ノコノコと前に出た合成魔獣へ正面から大盾を叩き付けて弾き飛ばし、二匹目を頭から幹竹の如くカチ割った。
大きいだけでなく、動きに鋭さがある。
もたもたしているあいだに側面や背後に回られて囲まれたら全滅では? アズミはそう考えていたが、ただひとり前衛を張るガロールが余りにも強過ぎた。
大剣を引く動きに連動して大盾を突き出して飛び掛かってきた後続の動きを阻み、そのまま横の壁へと押し込む。

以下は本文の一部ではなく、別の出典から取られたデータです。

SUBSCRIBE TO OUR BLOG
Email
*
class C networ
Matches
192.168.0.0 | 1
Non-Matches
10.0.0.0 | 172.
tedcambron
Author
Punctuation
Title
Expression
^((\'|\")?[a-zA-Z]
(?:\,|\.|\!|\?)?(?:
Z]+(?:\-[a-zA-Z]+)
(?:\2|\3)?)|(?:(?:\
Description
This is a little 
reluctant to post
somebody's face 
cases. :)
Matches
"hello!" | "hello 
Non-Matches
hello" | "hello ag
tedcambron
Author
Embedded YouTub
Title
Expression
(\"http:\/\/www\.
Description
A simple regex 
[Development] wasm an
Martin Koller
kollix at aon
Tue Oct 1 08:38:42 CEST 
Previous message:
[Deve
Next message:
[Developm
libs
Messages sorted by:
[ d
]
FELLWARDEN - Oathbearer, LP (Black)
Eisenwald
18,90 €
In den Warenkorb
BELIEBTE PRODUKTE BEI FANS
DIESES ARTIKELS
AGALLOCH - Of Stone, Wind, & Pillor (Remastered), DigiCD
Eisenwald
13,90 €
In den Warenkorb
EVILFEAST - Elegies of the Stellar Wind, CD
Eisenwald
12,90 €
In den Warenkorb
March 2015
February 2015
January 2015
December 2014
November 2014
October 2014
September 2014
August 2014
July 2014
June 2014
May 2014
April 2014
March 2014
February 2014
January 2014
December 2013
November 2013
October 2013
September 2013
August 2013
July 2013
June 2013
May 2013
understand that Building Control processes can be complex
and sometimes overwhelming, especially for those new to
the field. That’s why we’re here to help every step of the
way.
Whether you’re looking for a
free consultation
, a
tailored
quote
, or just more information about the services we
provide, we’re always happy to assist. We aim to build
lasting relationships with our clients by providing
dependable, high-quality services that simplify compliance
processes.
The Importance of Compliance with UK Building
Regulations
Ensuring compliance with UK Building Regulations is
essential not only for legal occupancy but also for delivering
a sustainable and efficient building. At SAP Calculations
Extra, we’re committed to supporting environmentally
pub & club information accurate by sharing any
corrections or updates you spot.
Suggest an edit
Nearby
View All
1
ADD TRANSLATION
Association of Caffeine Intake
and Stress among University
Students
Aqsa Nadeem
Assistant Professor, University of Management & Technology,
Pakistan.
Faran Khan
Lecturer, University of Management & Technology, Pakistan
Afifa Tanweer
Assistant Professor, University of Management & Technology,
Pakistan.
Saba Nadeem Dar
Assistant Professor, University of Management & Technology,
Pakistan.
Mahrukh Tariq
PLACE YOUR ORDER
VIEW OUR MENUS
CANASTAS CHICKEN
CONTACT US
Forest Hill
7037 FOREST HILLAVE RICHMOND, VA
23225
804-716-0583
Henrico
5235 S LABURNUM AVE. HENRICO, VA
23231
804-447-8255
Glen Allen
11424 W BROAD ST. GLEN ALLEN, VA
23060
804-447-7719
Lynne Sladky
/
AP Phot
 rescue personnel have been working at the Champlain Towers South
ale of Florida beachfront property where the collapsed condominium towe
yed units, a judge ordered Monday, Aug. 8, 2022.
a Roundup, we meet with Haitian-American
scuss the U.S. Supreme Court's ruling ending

合成魔獣も自分たちが力負けするような経験はしたことがないだろう。壁と大盾に挟まれ、全身の骨を砕かれて息絶えた三匹目を目の当たりにして、明らかに残りが及び腰になった。
「解せんな」
倒した合成魔獣の死骸へ視線を向けて呟いた。
「なにがだい?」
攻めあぐねている合成魔獣目掛けて銃弾を撃ち込みながらルピナスが問う。片手間の牽制かと思いきやその弾丸は合成魔獣の目玉や鼻面へ的確に打ち込まれている。彼女も劣らぬ手練れだ。
「弱過ぎる」
「まあ、そうだねえ」
すぐそばに転がっている死体は牛やら熊やらの部品がでたらめに組み合わさった感じの姿をしている。とりあえず並みの人間よりはかなり大きく、大抵はそれだけで十分な脅威となりうるのだが、熟練の強者には物足りないようだ。
「せやろか。アタシは結構強かった気ぃすんのやけど。ガロールやったら遊び相手にちょうどええくらいなんかもしれんけど普通の人間は熊と逢うたら死ぬんやで」
アズミは、地元に祀られる伝説の騎士が幼少のころ斧を担いで付近の山々を駆け回り熊と取っ組み合いをして鍛えたという伝承を思い出していた。もしかするとその騎士はオウガ族の血を引いていたのかもしれない。
「それはそうだが、そもそも合成魔獣とはより強い生き物を作るためにいくつもの生物を魔術で掛け合わせ強化を施すものだろう?」
「んまあ、せやな」
「こいつは見た目こそ魔獣だが能力的には並みの野生動物と変わりない、むしろ歪な姿が弱体化を招いている。デカいだけではただの牛や熊のほうがまだマシというものだ」
「お、おう。さよか……」
規格外にデカいやつに言われるとめっちゃ微妙な気持ちになるな、とアズミは思ったがさすがに口には出さなかった。
「ちゅうことは失敗作なんやろか」
「かもしれん。合成魔獣ばかり出てくるのも気になる。こいつらは迷宮の障害として珍しいとは言えんが、こんなに続けて五匹も六匹も見る機会は稀だ。専門的に研究している魔術士が作り出した迷宮なのかもしれんな」
ガロールとアズミの考察を黙って聞いていたラムザが口を開いた。
「まあなんにせよ進んでみるしかあるまい。この中で魔術に一番詳しいのはアズミ、お前だ。なにかあれば報告せよ」
「んまあ了解やで。まかしとき」
「じゃあ話もまとまったところで悪いんだけどね」
ルピナスがうんざりしたような声を上げた。